Another factor considered in determining whether a judge is too involved in settlement discussions is whether the case is a jury trial. In U.S. v. Pfizer, the Eighth Circuit reasoned that while a judge presiding over a jury trial may make settlement comments merely giving the parties his or her educated guess on the jury’s finding, a judge presiding over a bench trial who expresses his views on settlement may be guilty of prejudgment and bias. 560 F.2d 319 (8th Cir. 1977). The court reasoned that because of this difference, when the judge is the trier-of-fact, he or she should avoid recommending a settlement figure. Id. at 323.
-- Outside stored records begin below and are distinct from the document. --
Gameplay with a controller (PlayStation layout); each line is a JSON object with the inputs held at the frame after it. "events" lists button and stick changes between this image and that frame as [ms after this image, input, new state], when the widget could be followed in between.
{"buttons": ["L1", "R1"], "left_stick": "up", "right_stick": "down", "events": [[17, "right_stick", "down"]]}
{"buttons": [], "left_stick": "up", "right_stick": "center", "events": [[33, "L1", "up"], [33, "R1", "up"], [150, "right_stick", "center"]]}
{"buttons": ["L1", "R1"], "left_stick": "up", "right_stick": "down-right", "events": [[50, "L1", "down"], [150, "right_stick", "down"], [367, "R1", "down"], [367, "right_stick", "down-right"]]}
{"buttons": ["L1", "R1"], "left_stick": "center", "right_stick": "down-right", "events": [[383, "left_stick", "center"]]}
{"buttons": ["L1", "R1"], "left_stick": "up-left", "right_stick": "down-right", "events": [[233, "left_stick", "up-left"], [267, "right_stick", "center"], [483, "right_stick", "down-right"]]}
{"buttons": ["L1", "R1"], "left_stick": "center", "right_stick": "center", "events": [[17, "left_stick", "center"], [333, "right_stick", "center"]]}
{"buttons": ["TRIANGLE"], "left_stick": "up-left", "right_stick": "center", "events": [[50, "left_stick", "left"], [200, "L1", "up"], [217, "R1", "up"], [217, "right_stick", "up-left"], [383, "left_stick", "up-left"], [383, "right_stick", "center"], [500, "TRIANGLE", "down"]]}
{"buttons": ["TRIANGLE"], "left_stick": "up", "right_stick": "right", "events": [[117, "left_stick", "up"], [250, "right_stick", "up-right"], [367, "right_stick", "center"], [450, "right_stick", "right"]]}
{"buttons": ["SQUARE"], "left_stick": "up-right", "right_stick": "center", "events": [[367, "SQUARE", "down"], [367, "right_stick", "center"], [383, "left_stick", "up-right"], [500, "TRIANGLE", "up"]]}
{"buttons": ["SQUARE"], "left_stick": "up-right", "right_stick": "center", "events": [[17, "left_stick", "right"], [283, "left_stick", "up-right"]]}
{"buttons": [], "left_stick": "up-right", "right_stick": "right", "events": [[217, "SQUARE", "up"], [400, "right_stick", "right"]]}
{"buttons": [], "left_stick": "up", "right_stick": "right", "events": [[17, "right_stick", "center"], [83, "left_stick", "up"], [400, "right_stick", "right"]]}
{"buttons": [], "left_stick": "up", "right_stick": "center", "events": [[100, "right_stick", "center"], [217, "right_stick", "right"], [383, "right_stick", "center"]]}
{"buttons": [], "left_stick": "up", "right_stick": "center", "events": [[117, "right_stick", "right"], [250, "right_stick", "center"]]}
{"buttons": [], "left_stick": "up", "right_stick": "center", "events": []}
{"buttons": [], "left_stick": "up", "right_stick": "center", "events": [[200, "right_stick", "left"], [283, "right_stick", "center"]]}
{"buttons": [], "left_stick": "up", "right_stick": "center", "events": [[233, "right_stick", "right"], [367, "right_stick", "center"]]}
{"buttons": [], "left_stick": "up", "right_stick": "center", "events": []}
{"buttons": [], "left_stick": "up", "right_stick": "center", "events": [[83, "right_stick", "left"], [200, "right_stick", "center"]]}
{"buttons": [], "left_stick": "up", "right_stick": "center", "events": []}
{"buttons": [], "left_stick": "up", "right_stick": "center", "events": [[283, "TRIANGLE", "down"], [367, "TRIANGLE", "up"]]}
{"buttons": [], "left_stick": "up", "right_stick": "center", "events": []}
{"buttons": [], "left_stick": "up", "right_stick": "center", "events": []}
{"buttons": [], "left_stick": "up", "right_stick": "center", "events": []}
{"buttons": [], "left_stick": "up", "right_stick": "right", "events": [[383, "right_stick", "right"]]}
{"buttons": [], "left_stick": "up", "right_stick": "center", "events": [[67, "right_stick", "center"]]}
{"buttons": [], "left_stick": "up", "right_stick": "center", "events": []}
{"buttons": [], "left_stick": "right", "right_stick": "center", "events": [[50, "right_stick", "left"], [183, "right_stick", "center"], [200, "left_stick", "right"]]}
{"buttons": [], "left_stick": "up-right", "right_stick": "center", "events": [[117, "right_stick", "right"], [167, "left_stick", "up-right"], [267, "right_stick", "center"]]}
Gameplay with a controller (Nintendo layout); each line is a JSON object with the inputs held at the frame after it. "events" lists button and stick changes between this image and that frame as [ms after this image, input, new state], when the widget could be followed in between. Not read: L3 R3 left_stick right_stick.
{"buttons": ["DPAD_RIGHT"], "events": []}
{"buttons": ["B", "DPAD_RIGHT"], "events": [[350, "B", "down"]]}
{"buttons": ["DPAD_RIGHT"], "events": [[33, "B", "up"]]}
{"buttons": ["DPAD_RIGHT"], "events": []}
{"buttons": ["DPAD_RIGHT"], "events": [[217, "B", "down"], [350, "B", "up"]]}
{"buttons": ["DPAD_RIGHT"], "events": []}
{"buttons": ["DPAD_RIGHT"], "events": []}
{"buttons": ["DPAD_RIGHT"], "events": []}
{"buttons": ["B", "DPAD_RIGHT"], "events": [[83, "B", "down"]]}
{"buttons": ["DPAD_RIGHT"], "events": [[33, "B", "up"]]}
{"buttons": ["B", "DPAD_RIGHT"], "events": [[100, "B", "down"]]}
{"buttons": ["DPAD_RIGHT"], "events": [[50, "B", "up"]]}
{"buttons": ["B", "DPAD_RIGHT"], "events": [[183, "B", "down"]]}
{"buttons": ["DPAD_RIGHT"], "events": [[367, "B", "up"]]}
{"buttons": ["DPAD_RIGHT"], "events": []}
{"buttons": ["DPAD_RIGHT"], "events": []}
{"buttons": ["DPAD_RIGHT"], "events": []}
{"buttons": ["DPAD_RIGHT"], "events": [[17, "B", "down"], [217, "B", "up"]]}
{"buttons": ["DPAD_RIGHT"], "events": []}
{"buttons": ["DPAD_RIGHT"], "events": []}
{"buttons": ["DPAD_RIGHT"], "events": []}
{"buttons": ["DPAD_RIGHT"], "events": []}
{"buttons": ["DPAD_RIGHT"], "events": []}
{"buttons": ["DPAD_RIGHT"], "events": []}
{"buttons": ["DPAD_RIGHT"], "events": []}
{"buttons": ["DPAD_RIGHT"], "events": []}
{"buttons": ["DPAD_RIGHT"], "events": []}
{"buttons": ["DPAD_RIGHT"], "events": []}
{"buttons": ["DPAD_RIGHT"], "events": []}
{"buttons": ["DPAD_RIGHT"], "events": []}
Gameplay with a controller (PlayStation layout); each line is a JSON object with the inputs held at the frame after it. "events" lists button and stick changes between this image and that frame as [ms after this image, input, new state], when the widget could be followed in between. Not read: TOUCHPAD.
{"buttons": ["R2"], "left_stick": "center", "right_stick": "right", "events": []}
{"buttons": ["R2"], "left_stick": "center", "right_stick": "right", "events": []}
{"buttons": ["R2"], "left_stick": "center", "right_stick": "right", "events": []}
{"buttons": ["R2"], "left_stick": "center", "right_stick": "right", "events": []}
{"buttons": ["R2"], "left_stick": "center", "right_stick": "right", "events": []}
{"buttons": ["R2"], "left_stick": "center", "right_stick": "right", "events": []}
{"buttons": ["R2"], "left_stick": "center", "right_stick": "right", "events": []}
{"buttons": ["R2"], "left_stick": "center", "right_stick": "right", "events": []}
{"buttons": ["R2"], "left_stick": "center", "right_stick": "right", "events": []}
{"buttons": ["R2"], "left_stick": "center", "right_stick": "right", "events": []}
Notably, a local rule in Texas explicitly prohibits the assigned judge from discussing settlement figures with the parties in bench trials without the express consent of the parties. N.D. Tex. R. 16.3(b).

III. Conclusion

What is our takeaway from this brief tour of the rules and the cases? The principles set forth by appellate courts are reasonably clear, even if enforcement of those principles can seem lax or erratic. Judges should resist the temptation to immerse themselves in details of settlement negotiations. That much seems obvious. What is, or should be, even more obvious, is that judges should not ignore or mangle their judicial duties in order to coerce settlement. We used to labor in front of a judge (many of you will know who we mean) who would constantly badger mass tort defendants to settle cases. If they settled cases, she would reward them by not scheduling trials for the next month or so. If they didn’t settle, she would line up the trials, creating a thoroughly unworkable schedule. Is that a dispensation of judicial grace or a form of coercion? To our eyes, it looks like the law as cat’s paw. It is also the sort of thing that virtually never gets scrutinized by any appellate court. Every day, in courthouses throughout the land, lawyers encounter settlement coercion. Maybe it happens when a judge tinkers with rulings, or the timing of rulings, to create an in terrorem effect that is designed to induce settlement. Pardon us if we do not applaud such “management.” Why can’t we get fair rulings, and let the parties decide whether settlement makes sense for them? We are entitled to expect justice, not coercion. We should not settle for less.